Most recently Neal has held workshops in Paris, Canada, the Caribbean, and in China. The workshops now include beginner’s digital photography offering instructions in how to use your digital camera’s many settings. Neal encourages students to shoot in manual mode, and how to get the most out of the image. Each student also will benefit from the daily critiques that Neal feels is so important in learning to use their cameras.

Neal still shoots with 35mm film as well. Using natural light, he works without filters and does all his own printing. Hand processing of each photograph in trays ensures complete control of each image. Three books have been published with collections of his work: My Corner of Maine, Neal Parent’s Maine, published by Downeast Books, and most recently, Focused on the Coast, published by Wooden Boat Books. His photos have appeared in several magazines, including National Fisherman, Pacific Fisherman, and Downeast. In addition, his images were selected to appear in Nathalie Ward’s Stillwater Bank, Adventure, by Joseph E. Garland with Captain Jim Sharp, and From Cape Cod to the Bay of Fundy, edited by Philip W. Conkling.

Neal has exhibited his work in several galleries and at juried fine art shows from Maine to Florida and has won countless awards and ribbons from some of the most prestigious art shows on the East Coast. His images hang in private and corporate collections, and were exhibited at a one-man show on Madison Avenue in New York at a major public relations firm. Currently his work is exhibited in the Parent Gallery in Belfast Maine. Ansel Adams once wrote Neal and said that  “ Maine was a hard place to capture”, and that…“ Neal had done a fine interpretation of the Maine scene.”

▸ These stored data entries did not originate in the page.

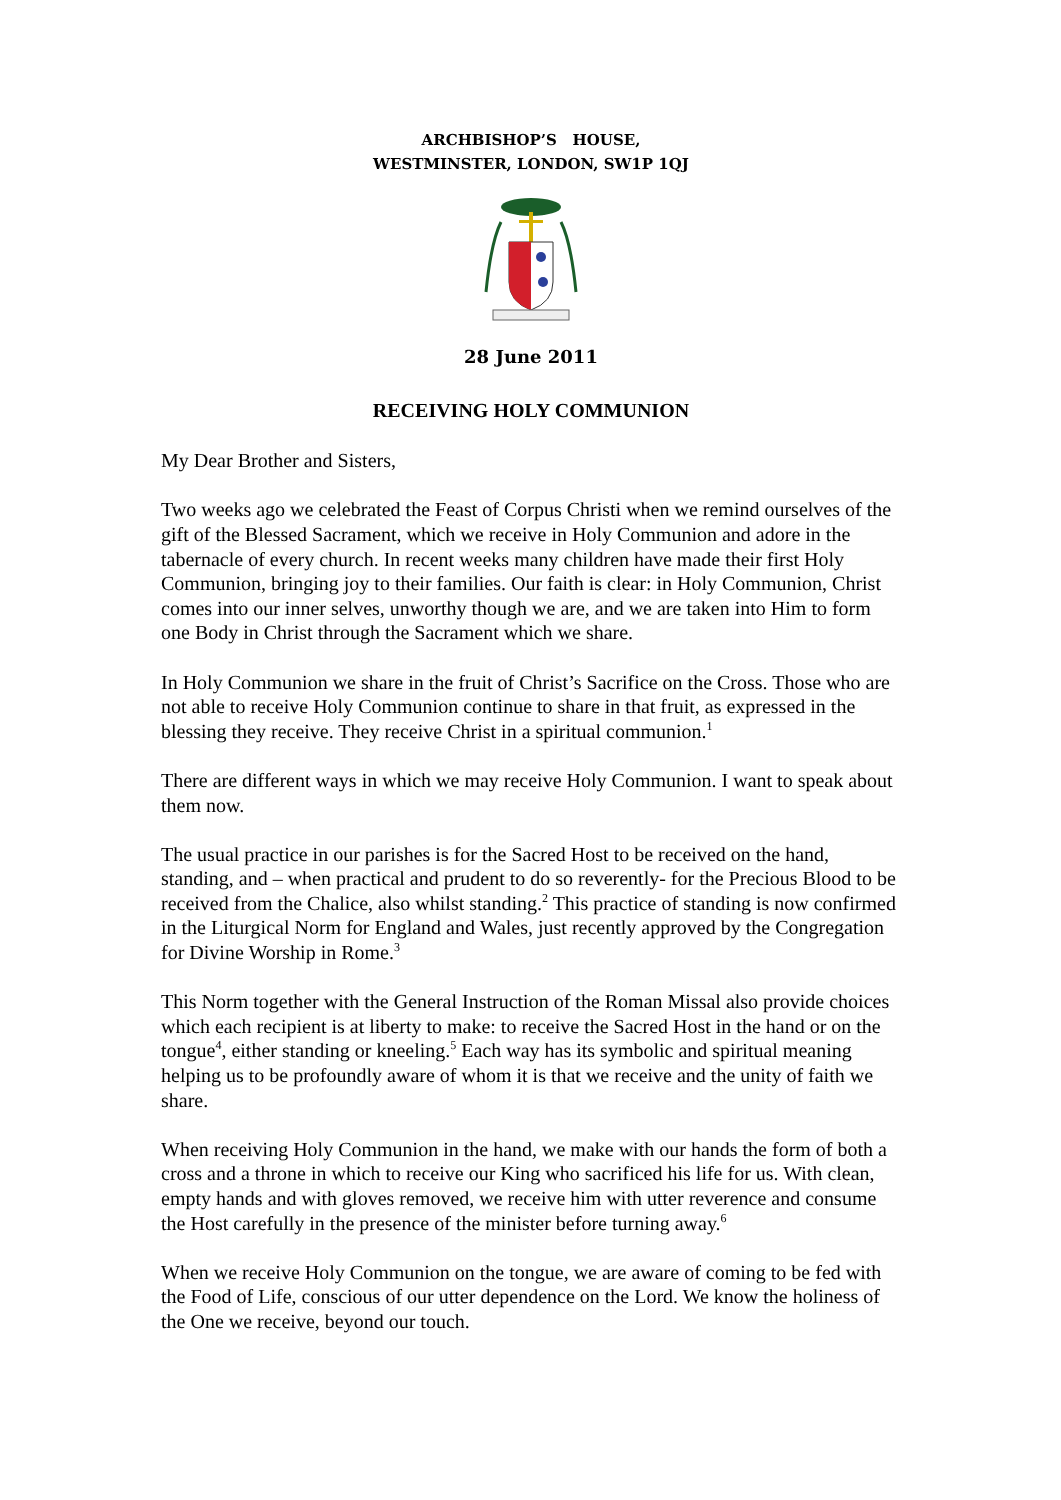ARCHBISHOP’S HOUSE,
WESTMINSTER, LONDON, SW1P 1QJ
28 June 2011
RECEIVING HOLY COMMUNION
My Dear Brother and Sisters,
Two weeks ago we celebrated the Feast of Corpus Christi when we remind ourselves of the gift of the Blessed Sacrament, which we receive in Holy Communion and adore in the tabernacle of every church. In recent weeks many children have made their first Holy Communion, bringing joy to their families. Our faith is clear: in Holy Communion, Christ comes into our inner selves, unworthy though we are, and we are taken into Him to form one Body in Christ through the Sacrament which we share.
In Holy Communion we share in the fruit of Christ’s Sacrifice on the Cross. Those who are not able to receive Holy Communion continue to share in that fruit, as expressed in the blessing they receive. They receive Christ in a spiritual communion.<sup>1</sup>
There are different ways in which we may receive Holy Communion. I want to speak about them now.
The usual practice in our parishes is for the Sacred Host to be received on the hand, standing, and – when practical and prudent to do so reverently- for the Precious Blood to be received from the Chalice, also whilst standing.<sup>2</sup> This practice of standing is now confirmed in the Liturgical Norm for England and Wales, just recently approved by the Congregation for Divine Worship in Rome.<sup>3</sup>
This Norm together with the General Instruction of the Roman Missal also provide choices which each recipient is at liberty to make: to receive the Sacred Host in the hand or on the tongue<sup>4</sup>, either standing or kneeling.<sup>5</sup> Each way has its symbolic and spiritual meaning helping us to be profoundly aware of whom it is that we receive and the unity of faith we share.
When receiving Holy Communion in the hand, we make with our hands the form of both a cross and a throne in which to receive our King who sacrificed his life for us. With clean, empty hands and with gloves removed, we receive him with utter reverence and consume the Host carefully in the presence of the minister before turning away.<sup>6</sup>
When we receive Holy Communion on the tongue, we are aware of coming to be fed with the Food of Life, conscious of our utter dependence on the Lord. We know the holiness of the One we receive, beyond our touch.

Neal has been sharing his gifts of photography and laughter with others by conducting workshops throughout Maine for many years. He has taught weeklong courses at Wooden Boat School in Brookline, Maine, on the ketch Angelique out of Camden, Maine, as well as at his studio and darkroom in Belfast, Maine. As a Maine resident he has many connections with locals. During his most recent Maine Media workshops students were able to not only capture the coast of Maine, but its people. Students were  able to meet and photograph  boat builders, farmers hauling logs by horseback out of the woods, musical instrument makers, fisherman, and even an early morning shoot at the local bakery. Capturing the coastline is one thing; capturing a way of life is another.